The controlled intravenous delivery of drugs using PEG-coated sterically stabilized nanospheres

Adv Drug Deliv Rev. 1995 Sep;16(2-3):215-233. doi: 10.1016/0169-409X(95)00026-4.

Abstract

Injectable blood persistent particulate carriers have important therapeutic application in site-specific drug delivery or medical imaging. However, injected particles are generally eliminated by the reticuloendothelial system within minutes after administration and accumulate in the liver and spleen. To obtain a coating that might prevent opsonization and subsequent recognition by the macrophages, sterically stabilized nanospheres were developed using amphiphilic diblock or multiblock copolymers. The nanospheres are composed of a hydrophilic polyethylene glycol coating and a biodegradable core in which various drugs were encapsulated. Hydrophobic drugs, such as lidocaine, were entrapped up to 45 wt% and the release kinetics were governed by the polymer physico-chemical characteristics. Plasma protein adsorption was drastically reduced on PEG-coated particles compared to non-coated ones.

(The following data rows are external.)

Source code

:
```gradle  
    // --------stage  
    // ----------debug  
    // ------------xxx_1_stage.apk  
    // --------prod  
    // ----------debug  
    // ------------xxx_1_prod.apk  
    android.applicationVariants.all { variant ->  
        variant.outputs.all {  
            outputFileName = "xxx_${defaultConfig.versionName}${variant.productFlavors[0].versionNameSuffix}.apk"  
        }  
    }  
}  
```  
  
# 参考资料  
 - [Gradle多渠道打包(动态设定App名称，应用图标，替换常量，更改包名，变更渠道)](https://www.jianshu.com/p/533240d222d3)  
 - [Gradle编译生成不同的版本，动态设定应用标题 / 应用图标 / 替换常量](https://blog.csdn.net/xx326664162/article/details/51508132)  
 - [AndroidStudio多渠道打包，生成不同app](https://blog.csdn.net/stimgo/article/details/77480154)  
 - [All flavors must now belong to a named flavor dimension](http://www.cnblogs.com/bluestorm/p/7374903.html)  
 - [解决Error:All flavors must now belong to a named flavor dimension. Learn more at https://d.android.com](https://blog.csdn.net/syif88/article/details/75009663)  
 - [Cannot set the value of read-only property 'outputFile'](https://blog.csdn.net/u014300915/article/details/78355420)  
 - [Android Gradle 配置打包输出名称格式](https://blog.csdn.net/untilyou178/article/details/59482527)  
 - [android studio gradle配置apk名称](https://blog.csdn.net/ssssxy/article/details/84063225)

Relative protein amounts were time-dependent. The nanospheres exhibited increased blood circulation times and reduced liver accumulation, depending on the coating polyethylene glycol molecular weight and surface density. They could be freeze-dried and redispersed in aqueous solutions and possess good shelf stability. It may be possible to tailor "optimal" polymers for given therapeutic applications.

Keywords: Biodegradable polymers; Hydrophilic coating; Intravenous drug administration; Long-circulating nanoparticles; Polyethylene glycol; Reduced liver accumulation.